### EXCERPT PROVIDED:
++++++++++++++++++++
This is not the first time that a woman has had the courage to take on a high-profile person. In 1991, Anita Hill voiced her complaints against Judge Clarence Thomas in a televised testimony. But nothing really changed. Powerful men continued to prowl and continued to take advantage of women using their positions of power. But 26 years later, the situation looks different. What is different this time?

Sexual harassment is all about power. There is a strong cognitive association between power and sex. From the evolutionary days, dominant males have maintained relatively high sexual access to potential mates. Moreover, on the basis of theories of motivated social perception, one can conclude that power elicits motivated biases in sexual perception, leading power holders to think (often incorrectly) that others are sexually interested in them. This fundamental misperception of the intent of others can set the stage for harassment.

Why did power equations that were built over centuries suddenly start crumbling? A combination of several factors came together to create this historic moment.

The victim decided to break her silence in public. The silence of the victim was emblematic of powerlessness in our society. The perpetrators of crime thrived under this veil of silence. They continued to prowl looking for more hapless victims, overconfident in their belief that the victim will always remain silent. With more and more women standing up to talk about their ordeals, the voice of the victim is slowly getting louder.

There are other significant changes too. Jessica Bennett, The New York Times’ gender editor, noted that it is “perhaps the first time in history, powerful men are falling like dominos and vulnerable women are being believed". Kimberly Latta recently spoke up in The New York Times about being raped by her professor in 1985 when she was a student at the University of California, Berkeley. On being asked why she was speaking about it after such a long time, she replied, “People are believing these women. Maybe they’ll believe me too."

The climate of disbelief that existed among the larger American public about Hill’s testimony against Clarence Thomas played no small part in the Senate committee dismissing the case. But today the fact that the larger world is willing to believe the narratives of these women even decades after the incident is a significant change in American society.
++++++++++++++++++++
### SOURCE MATERIAL:
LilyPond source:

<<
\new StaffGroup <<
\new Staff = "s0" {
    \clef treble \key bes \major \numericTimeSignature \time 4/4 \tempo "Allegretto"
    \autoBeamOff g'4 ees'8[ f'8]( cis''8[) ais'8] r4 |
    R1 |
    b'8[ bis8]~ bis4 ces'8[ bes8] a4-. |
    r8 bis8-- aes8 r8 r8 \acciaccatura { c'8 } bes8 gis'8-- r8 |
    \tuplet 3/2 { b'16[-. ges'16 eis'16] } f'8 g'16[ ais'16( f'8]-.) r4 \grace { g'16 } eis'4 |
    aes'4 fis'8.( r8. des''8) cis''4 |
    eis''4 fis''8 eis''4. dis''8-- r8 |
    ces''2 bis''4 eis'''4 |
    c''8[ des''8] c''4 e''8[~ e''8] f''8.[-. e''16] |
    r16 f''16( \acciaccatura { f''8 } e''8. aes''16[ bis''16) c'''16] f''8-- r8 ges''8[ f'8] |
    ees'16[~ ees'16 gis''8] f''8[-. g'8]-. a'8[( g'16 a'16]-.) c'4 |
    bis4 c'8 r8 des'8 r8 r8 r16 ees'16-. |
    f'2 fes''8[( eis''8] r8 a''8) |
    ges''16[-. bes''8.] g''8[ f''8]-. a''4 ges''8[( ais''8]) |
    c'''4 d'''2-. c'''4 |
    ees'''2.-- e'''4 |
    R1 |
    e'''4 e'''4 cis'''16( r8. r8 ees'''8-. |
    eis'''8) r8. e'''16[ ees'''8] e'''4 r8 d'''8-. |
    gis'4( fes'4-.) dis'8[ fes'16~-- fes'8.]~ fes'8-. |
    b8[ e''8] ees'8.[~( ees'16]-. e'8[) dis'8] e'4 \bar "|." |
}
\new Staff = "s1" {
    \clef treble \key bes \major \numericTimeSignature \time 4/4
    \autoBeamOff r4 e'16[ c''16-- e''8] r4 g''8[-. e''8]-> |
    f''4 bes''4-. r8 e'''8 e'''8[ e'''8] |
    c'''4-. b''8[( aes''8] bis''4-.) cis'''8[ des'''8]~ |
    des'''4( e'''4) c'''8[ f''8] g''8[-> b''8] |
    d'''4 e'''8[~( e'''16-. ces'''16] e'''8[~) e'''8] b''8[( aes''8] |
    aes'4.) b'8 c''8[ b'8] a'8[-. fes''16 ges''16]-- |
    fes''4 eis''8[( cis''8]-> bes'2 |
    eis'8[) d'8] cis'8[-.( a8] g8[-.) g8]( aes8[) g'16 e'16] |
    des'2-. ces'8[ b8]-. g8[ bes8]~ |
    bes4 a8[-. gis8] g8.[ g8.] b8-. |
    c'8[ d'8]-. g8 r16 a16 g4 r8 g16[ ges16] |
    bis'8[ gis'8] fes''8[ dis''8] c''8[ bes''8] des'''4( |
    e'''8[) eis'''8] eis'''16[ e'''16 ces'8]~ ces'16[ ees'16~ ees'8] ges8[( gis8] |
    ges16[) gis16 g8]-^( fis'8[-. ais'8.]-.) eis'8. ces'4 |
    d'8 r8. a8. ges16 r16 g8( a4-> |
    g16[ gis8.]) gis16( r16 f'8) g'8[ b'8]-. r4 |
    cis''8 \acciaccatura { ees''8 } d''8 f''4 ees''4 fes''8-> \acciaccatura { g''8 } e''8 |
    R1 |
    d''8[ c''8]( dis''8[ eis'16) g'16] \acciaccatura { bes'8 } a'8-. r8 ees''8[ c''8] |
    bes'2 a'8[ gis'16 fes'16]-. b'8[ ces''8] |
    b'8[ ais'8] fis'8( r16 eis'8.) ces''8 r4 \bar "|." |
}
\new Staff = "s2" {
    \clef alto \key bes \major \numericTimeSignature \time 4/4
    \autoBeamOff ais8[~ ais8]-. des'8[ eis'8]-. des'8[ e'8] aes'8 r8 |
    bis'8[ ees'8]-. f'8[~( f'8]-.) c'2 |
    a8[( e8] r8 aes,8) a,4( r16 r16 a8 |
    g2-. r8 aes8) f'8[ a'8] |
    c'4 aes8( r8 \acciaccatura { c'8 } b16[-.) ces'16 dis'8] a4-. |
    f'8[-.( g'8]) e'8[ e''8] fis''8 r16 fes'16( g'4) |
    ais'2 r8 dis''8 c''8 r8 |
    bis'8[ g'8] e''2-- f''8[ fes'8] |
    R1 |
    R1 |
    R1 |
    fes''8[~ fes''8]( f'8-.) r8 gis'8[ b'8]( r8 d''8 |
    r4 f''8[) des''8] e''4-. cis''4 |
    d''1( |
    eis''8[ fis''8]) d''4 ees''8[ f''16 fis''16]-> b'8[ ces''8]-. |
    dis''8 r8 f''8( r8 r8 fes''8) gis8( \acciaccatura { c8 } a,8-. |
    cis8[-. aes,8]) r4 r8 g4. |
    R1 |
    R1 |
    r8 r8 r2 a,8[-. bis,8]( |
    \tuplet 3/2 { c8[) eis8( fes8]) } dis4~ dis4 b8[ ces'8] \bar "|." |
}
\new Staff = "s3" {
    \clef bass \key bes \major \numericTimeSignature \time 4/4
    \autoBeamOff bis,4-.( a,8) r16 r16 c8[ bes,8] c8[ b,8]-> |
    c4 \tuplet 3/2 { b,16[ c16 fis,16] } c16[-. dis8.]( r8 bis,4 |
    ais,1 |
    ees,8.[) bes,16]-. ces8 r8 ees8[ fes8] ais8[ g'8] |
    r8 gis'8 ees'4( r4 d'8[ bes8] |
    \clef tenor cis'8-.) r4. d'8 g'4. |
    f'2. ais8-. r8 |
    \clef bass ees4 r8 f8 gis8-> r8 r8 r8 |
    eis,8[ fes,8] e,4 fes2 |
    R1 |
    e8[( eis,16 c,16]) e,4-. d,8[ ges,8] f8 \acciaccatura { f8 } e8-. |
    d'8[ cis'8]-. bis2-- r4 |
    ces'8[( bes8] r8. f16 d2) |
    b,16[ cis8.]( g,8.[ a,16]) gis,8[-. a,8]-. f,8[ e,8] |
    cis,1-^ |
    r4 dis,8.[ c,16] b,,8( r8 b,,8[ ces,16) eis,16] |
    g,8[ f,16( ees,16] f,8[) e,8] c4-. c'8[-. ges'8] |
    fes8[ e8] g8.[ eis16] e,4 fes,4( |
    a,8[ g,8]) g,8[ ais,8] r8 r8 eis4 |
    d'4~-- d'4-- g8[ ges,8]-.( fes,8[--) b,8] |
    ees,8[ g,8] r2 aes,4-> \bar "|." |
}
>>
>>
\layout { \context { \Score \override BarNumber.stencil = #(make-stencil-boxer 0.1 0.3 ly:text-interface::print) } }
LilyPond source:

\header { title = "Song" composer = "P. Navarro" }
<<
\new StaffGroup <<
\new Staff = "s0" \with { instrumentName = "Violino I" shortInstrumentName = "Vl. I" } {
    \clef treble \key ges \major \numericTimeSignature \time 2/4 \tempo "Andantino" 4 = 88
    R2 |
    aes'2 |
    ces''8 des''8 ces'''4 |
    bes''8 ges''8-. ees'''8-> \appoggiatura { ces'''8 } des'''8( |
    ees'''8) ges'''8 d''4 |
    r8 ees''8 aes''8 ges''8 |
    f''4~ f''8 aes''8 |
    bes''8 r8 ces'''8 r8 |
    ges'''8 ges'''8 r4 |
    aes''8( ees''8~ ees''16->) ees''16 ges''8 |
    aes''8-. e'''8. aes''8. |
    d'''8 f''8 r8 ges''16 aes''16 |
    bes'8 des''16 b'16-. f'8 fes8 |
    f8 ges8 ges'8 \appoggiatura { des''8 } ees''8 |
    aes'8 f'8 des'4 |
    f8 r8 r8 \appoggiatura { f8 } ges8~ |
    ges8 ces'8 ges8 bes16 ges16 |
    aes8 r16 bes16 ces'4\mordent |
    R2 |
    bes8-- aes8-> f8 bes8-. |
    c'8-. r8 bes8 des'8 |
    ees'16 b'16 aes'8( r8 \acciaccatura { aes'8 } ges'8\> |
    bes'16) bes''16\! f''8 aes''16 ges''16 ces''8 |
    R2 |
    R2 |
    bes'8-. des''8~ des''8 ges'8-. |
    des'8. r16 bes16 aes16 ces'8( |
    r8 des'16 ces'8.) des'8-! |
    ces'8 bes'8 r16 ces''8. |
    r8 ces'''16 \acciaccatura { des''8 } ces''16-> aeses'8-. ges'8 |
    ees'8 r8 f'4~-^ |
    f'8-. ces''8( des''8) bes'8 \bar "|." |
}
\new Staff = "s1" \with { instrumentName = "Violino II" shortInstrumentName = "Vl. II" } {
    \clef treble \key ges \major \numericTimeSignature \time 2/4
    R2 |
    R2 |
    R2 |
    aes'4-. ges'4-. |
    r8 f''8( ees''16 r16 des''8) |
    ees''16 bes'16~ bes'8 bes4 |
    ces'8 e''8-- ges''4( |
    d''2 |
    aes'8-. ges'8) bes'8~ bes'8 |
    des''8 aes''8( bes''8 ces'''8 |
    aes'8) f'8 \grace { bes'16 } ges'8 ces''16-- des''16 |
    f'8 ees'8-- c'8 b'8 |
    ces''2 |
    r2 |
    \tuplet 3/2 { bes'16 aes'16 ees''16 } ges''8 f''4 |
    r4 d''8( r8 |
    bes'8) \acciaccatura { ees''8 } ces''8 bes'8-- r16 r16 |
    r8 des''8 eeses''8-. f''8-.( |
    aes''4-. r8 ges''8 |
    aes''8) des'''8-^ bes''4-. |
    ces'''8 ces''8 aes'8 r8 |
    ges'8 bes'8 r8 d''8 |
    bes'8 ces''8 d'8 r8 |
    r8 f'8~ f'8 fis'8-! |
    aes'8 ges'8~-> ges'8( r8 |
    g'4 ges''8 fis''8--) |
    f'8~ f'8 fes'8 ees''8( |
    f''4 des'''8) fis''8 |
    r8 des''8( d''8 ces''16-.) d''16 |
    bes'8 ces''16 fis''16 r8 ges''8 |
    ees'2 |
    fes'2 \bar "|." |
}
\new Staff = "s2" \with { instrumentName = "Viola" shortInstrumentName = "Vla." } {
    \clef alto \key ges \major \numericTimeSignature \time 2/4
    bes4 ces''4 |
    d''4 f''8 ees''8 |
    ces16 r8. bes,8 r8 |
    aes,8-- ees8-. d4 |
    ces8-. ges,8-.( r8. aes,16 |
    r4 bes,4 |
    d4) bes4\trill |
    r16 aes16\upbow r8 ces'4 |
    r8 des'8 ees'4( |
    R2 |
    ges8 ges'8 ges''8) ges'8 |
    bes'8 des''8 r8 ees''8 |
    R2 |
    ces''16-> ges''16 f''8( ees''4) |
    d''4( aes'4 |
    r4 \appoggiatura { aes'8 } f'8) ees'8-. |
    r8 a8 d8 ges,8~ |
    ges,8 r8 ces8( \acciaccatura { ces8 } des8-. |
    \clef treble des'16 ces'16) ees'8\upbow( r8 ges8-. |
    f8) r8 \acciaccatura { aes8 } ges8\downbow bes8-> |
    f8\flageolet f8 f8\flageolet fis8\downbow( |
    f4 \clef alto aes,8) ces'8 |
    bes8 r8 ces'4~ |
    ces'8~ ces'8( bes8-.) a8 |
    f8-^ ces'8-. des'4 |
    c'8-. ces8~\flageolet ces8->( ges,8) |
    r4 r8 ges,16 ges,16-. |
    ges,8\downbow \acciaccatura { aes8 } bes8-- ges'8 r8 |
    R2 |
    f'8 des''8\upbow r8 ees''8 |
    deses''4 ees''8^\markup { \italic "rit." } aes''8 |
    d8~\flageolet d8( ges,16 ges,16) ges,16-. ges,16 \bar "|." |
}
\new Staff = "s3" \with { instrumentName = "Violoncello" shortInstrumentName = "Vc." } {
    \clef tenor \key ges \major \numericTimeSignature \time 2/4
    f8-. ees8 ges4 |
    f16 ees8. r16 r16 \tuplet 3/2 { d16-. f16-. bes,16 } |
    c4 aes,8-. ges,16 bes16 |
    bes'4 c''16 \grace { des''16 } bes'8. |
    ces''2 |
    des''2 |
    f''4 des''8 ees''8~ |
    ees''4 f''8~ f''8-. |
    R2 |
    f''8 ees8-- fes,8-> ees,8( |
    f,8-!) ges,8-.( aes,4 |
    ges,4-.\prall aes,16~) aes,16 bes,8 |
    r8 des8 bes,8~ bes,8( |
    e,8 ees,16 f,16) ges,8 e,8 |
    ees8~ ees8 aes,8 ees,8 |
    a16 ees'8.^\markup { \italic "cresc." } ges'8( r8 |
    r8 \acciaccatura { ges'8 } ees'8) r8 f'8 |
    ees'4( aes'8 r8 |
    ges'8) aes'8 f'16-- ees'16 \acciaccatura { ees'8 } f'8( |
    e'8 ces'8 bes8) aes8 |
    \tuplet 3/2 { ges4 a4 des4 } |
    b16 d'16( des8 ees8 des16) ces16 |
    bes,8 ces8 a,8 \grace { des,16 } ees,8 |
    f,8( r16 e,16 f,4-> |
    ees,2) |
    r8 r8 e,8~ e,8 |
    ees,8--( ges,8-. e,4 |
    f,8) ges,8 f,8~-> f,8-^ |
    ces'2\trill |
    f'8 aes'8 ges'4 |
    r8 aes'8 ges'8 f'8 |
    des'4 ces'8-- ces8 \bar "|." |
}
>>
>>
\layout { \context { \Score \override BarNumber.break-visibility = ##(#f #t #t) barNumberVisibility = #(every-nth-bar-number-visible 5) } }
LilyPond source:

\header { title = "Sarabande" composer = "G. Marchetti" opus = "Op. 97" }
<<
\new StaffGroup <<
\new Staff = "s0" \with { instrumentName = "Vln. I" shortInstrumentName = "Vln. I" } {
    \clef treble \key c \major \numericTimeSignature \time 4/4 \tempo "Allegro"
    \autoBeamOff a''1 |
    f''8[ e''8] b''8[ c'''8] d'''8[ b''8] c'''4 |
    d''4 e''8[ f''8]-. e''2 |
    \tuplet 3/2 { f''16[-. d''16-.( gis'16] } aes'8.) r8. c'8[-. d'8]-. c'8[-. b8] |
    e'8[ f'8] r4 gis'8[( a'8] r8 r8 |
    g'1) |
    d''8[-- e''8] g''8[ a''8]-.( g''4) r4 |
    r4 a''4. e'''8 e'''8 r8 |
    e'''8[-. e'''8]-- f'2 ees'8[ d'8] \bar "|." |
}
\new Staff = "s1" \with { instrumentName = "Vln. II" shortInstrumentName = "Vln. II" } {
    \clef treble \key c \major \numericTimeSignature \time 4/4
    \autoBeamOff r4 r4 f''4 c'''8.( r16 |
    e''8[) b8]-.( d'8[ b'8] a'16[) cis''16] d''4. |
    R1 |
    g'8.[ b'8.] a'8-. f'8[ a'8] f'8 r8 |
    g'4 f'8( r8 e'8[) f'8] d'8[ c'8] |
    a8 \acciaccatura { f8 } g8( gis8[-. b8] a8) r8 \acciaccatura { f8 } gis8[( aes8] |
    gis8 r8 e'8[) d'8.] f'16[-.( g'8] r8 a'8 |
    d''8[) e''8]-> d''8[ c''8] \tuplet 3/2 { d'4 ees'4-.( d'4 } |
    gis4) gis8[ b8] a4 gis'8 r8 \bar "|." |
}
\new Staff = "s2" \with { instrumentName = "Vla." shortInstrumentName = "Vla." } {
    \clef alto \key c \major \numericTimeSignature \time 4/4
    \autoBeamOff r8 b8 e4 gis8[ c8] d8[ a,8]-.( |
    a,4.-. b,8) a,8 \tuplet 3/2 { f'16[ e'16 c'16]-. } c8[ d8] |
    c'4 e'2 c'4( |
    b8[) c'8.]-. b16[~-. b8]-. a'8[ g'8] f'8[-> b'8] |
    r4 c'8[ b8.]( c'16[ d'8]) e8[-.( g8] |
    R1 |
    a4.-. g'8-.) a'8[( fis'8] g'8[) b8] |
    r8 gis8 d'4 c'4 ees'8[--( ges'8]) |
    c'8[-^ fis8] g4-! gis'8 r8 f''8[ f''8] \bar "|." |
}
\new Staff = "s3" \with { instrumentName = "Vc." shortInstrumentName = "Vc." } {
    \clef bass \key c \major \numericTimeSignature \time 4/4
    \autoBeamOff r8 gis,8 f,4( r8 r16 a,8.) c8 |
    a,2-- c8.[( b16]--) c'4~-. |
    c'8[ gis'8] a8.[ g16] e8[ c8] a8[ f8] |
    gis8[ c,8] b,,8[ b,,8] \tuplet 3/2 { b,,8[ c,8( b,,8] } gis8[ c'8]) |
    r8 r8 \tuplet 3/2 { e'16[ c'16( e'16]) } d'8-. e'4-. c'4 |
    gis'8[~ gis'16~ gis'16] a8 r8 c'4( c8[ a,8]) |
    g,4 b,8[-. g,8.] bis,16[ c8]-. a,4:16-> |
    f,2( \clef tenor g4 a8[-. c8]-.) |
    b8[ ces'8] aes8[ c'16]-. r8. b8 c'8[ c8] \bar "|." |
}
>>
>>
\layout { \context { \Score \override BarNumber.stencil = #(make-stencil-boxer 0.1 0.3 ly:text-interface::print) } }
++++++++++++++++++++
### WHAT YOU SHOULD DO:
Lift everything from "Sexual harassment is" down to "stage for harassment." out of the text on power and harassment, word for word. Work only from the text on power and harassment, not from the lines.

### OUTPUT BELOW:
Sexual harassment is all about power. There is a strong cognitive association between power and sex. From the evolutionary days, dominant males have maintained relatively high sexual access to potential mates. Moreover, on the basis of theories of motivated social perception, one can conclude that power elicits motivated biases in sexual perception, leading power holders to think (often incorrectly) that others are sexually interested in them. This fundamental misperception of the intent of others can set the stage for harassment.